**The input:**

____

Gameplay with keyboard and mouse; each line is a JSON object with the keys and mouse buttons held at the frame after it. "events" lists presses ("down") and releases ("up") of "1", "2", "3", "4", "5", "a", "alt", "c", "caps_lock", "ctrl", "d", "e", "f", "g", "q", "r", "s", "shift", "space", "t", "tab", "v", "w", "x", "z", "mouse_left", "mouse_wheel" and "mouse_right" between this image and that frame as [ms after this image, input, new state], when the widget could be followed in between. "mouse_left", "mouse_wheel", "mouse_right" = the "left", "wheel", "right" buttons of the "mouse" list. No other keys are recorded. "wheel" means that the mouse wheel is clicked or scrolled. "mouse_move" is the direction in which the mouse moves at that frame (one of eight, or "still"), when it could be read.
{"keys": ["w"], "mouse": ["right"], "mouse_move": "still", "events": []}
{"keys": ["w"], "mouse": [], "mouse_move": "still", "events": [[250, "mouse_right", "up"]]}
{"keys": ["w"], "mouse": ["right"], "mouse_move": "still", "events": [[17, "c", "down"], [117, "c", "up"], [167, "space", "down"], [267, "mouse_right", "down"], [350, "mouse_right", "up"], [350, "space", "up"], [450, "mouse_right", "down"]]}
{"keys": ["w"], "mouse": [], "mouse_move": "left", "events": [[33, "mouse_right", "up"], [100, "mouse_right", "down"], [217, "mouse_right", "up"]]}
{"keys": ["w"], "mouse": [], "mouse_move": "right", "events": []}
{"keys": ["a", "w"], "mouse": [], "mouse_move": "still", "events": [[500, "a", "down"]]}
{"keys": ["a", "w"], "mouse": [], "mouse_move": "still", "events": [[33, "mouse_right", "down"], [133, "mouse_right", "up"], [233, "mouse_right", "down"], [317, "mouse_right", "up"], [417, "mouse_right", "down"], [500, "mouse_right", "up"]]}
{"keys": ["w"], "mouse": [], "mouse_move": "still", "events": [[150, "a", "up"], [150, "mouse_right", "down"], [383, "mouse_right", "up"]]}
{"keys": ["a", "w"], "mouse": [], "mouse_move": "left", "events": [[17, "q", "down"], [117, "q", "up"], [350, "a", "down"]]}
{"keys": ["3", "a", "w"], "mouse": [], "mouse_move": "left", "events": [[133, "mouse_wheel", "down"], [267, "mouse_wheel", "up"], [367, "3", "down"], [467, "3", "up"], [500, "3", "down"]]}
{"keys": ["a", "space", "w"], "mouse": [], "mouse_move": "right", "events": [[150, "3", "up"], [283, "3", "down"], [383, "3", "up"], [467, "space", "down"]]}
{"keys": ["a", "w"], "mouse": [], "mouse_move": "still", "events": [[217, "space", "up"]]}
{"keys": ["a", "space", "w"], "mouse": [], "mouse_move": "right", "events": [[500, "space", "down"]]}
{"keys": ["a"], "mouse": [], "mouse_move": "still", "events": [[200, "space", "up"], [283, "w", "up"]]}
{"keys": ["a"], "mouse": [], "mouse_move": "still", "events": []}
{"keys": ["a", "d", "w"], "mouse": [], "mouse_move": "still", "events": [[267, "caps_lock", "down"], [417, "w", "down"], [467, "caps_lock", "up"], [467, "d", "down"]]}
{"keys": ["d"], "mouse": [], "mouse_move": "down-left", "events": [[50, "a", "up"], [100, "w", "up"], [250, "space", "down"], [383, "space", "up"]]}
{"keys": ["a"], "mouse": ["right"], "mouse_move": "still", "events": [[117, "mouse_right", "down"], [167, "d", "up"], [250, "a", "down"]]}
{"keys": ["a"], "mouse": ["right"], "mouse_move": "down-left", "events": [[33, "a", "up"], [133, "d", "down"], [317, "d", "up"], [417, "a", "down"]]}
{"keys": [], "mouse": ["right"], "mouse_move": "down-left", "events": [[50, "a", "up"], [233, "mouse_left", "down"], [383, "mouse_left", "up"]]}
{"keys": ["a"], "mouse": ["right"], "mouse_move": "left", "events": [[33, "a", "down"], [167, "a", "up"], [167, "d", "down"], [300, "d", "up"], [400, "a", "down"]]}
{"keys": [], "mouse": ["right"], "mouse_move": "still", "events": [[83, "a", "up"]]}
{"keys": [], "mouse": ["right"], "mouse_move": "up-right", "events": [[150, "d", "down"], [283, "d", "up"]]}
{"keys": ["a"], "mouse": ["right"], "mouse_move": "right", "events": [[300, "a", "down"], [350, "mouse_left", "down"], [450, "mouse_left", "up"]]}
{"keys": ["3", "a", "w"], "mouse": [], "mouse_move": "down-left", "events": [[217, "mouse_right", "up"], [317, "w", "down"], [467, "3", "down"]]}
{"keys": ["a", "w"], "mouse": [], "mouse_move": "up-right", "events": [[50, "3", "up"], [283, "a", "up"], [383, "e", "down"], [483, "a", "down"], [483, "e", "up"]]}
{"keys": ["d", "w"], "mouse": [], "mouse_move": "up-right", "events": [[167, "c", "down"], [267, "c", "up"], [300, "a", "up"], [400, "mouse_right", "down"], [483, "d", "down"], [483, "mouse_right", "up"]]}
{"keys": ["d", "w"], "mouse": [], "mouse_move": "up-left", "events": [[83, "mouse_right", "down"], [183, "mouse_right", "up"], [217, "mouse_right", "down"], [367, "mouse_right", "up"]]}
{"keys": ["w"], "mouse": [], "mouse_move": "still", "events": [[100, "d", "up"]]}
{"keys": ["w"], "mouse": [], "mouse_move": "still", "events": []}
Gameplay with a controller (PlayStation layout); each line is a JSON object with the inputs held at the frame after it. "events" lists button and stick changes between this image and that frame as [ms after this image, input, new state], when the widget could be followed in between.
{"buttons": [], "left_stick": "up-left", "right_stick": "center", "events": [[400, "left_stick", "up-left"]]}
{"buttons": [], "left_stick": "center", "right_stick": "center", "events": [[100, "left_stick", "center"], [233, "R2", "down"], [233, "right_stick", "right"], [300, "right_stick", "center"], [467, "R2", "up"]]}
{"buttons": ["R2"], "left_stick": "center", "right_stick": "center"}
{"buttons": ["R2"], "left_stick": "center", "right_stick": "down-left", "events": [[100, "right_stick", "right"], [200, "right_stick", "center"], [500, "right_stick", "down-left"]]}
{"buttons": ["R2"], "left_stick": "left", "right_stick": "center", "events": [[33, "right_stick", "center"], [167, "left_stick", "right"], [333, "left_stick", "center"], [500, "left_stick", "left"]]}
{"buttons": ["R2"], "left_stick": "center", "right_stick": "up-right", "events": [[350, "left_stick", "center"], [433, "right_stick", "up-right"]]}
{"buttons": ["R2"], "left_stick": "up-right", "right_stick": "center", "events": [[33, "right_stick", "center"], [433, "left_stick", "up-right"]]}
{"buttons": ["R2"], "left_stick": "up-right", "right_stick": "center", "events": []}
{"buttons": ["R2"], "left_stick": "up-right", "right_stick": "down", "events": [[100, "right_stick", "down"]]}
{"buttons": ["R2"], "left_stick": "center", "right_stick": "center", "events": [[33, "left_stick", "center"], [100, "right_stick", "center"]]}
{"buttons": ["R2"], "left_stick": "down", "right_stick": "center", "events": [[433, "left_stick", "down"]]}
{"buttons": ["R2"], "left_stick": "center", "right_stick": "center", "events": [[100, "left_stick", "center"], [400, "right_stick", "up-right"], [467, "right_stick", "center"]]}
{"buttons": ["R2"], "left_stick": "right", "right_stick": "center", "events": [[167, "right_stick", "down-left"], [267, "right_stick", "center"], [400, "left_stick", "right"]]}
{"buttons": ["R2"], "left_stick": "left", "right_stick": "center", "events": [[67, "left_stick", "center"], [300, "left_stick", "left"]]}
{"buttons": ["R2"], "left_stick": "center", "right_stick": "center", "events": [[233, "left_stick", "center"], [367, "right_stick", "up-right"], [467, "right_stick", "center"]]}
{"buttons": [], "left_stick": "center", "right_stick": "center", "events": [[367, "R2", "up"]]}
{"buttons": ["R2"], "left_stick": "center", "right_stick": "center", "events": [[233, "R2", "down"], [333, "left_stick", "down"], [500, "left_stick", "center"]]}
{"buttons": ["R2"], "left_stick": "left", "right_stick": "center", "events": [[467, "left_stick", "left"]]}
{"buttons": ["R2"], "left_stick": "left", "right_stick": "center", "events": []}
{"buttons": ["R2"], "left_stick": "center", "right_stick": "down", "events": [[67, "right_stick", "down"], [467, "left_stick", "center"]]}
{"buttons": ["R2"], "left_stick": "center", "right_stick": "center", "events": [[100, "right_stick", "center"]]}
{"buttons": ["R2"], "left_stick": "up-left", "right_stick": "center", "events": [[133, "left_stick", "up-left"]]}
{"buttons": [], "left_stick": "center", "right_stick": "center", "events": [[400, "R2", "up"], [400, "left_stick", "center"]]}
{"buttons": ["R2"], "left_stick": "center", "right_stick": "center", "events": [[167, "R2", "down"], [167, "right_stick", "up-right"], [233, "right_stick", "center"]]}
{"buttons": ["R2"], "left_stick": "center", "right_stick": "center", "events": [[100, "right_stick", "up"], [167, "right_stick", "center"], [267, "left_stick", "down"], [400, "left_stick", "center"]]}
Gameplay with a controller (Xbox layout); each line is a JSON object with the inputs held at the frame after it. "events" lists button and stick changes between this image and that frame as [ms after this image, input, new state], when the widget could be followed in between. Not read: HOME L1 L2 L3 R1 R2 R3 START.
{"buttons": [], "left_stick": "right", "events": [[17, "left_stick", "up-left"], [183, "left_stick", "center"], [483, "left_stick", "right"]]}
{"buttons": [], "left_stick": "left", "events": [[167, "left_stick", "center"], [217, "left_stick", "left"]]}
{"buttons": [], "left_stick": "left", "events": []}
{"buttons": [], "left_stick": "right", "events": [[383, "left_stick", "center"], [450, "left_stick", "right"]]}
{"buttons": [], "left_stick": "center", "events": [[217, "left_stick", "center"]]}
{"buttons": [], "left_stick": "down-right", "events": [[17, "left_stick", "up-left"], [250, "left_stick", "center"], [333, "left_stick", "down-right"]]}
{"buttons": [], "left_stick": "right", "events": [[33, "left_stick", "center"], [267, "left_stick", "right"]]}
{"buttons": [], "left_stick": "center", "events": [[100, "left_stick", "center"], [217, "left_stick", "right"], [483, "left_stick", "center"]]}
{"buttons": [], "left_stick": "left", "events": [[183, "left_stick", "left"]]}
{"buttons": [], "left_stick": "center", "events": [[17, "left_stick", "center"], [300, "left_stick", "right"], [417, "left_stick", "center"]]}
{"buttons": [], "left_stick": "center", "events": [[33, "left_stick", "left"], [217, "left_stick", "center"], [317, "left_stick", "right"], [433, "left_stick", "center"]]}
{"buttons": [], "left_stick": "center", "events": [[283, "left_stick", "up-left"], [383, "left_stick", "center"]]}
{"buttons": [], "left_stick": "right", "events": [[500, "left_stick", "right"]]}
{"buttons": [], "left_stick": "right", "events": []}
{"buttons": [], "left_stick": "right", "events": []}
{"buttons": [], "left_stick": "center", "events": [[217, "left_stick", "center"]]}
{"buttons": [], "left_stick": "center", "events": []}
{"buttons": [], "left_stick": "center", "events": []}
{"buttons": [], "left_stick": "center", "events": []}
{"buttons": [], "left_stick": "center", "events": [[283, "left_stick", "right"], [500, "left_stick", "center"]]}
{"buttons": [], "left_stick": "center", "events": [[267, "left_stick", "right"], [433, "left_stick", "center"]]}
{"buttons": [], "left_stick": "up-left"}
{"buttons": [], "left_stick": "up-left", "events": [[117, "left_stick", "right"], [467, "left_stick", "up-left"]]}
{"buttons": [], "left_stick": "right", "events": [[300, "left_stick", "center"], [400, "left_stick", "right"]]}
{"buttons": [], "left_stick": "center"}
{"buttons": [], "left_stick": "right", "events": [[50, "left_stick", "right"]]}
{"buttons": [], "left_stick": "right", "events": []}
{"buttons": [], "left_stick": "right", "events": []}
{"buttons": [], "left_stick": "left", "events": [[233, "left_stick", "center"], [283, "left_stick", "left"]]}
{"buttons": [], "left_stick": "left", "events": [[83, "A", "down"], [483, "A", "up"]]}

____

**Your task:**
Search the records above for the word "inputs", then say how many lines contain it. Give the number alone.

**Answer for this exercise:**
2